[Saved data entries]
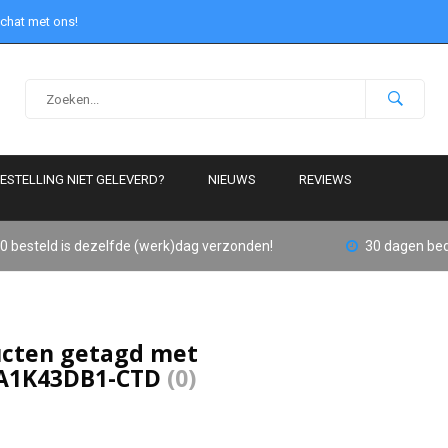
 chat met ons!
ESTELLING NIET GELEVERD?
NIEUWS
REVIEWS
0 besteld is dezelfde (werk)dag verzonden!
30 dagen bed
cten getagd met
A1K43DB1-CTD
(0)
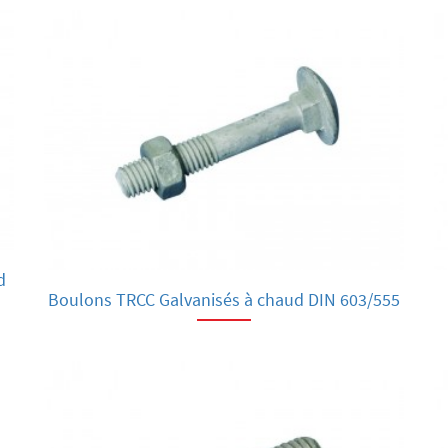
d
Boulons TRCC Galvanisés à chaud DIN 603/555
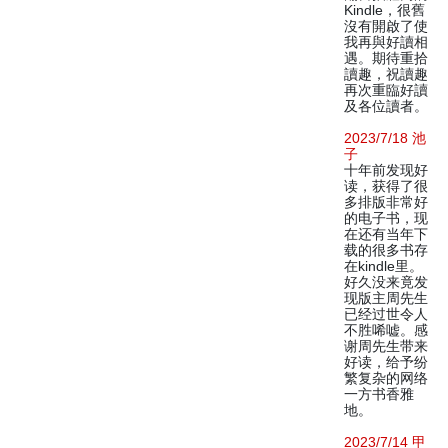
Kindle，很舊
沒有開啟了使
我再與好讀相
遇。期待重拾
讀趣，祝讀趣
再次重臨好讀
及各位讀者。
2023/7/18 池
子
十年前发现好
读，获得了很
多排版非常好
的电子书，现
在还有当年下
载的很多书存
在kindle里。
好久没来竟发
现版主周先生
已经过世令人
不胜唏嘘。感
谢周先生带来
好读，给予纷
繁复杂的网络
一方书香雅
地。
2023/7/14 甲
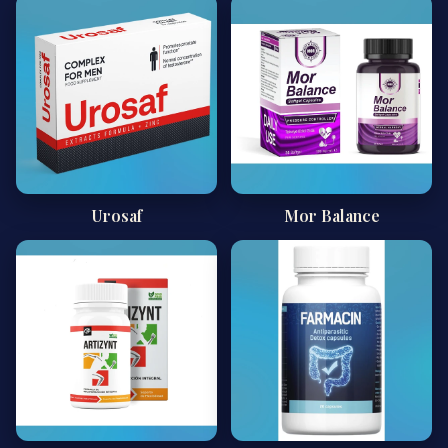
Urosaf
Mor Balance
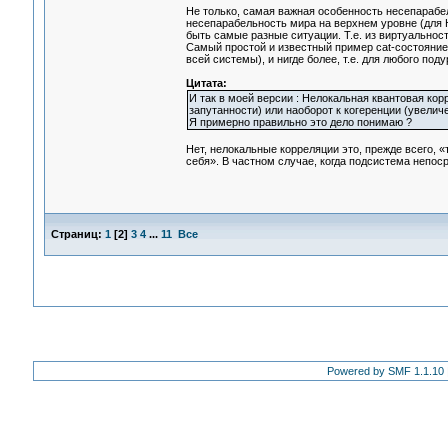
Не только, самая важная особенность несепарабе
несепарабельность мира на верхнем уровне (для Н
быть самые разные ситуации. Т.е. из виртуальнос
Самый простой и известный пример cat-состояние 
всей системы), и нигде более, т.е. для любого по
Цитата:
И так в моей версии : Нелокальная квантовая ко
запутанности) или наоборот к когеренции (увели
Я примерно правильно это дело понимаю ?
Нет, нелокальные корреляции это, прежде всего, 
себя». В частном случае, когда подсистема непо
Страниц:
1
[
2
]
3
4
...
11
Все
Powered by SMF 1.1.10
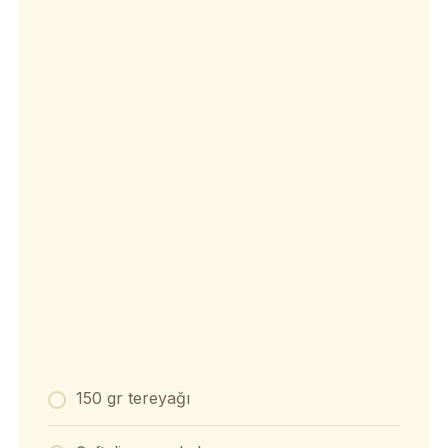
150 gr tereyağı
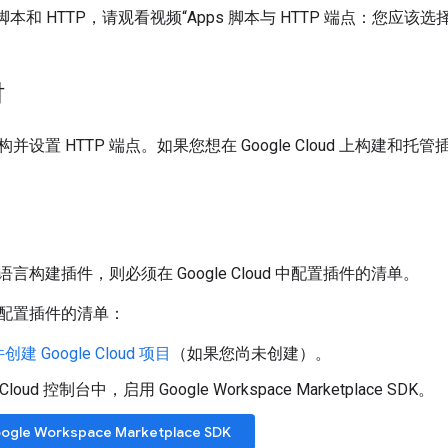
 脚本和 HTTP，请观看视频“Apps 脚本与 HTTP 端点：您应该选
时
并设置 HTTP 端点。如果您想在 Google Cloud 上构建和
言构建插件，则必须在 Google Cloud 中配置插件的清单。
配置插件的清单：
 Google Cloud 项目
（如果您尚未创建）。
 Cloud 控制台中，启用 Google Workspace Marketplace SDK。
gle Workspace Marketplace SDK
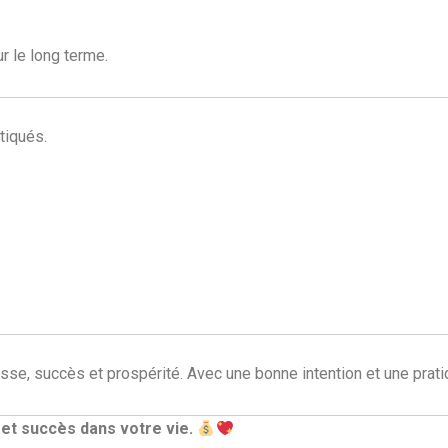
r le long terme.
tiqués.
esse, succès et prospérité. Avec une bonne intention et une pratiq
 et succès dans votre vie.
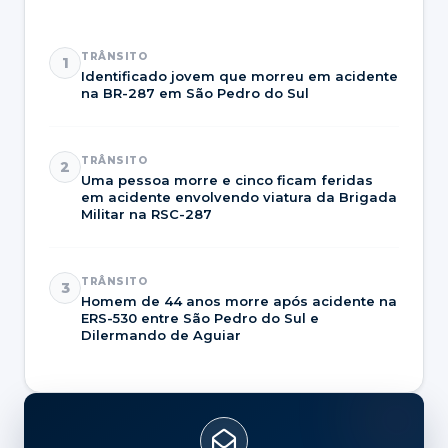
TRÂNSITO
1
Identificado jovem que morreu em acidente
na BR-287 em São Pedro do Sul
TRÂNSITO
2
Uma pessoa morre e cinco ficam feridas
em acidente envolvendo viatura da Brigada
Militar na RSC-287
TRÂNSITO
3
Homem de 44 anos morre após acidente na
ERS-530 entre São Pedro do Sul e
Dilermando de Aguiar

PROBLEM REQUIREMENTS:
Copy every line above word for word. Omit the pictures.

EXERCISE RESPONSE:
 chat met ons!
ESTELLING NIET GELEVERD?
NIEUWS
REVIEWS
0 besteld is dezelfde (werk)dag verzonden!
30 dagen bed
cten getagd met
A1K43DB1-CTD
(0)
d
Boulons TRCC Galvanisés à chaud DIN 603/555
Kindle，很舊
沒有開啟了使
我再與好讀相
遇。期待重拾
讀趣，祝讀趣
再次重臨好讀
及各位讀者。
2023/7/18 池
子
十年前发现好
读，获得了很
多排版非常好
的电子书，现
在还有当年下
载的很多书存
在kindle里。
好久没来竟发
现版主周先生
已经过世令人
不胜唏嘘。感
谢周先生带来
好读，给予纷
繁复杂的网络
一方书香雅
地。
2023/7/14 甲
Urosaf
Mor Balance
Не только, самая важная особенность несепарабе
несепарабельность мира на верхнем уровне (для Н
быть самые разные ситуации. Т.е. из виртуальнос
Самый простой и известный пример cat-состояние 
всей системы), и нигде более, т.е. для любого по
Цитата:
И так в моей версии : Нелокальная квантовая ко
запутанности) или наоборот к когеренции (увели
Я примерно правильно это дело понимаю ?
Нет, нелокальные корреляции это, прежде всего, 
себя». В частном случае, когда подсистема непо
Страниц:
1
[
2
]
3
4
...
11
Все
Powered by SMF 1.1.10
150 gr tereyağı
 脚本和 HTTP，请观看视频“Apps 脚本与 HTTP 端点：您应该选
时
并设置 HTTP 端点。如果您想在 Google Cloud 上构建和
言构建插件，则必须在 Google Cloud 中配置插件的清单。
配置插件的清单：
 Google Cloud 项目
（如果您尚未创建）。
 Cloud 控制台中，启用 Google Workspace Marketplace SDK。
gle Workspace Marketplace SDK
r le long terme.
tiqués.
esse, succès et prospérité. Avec une bonne intention et une pratiq
 et succès dans votre vie.
TRÂNSITO
1
Identificado jovem que morreu em acidente
na BR-287 em São Pedro do Sul
TRÂNSITO
2
Uma pessoa morre e cinco ficam feridas
em acidente envolvendo viatura da Brigada
Militar na RSC-287
TRÂNSITO
3
Homem de 44 anos morre após acidente na
ERS-530 entre São Pedro do Sul e
Dilermando de Aguiar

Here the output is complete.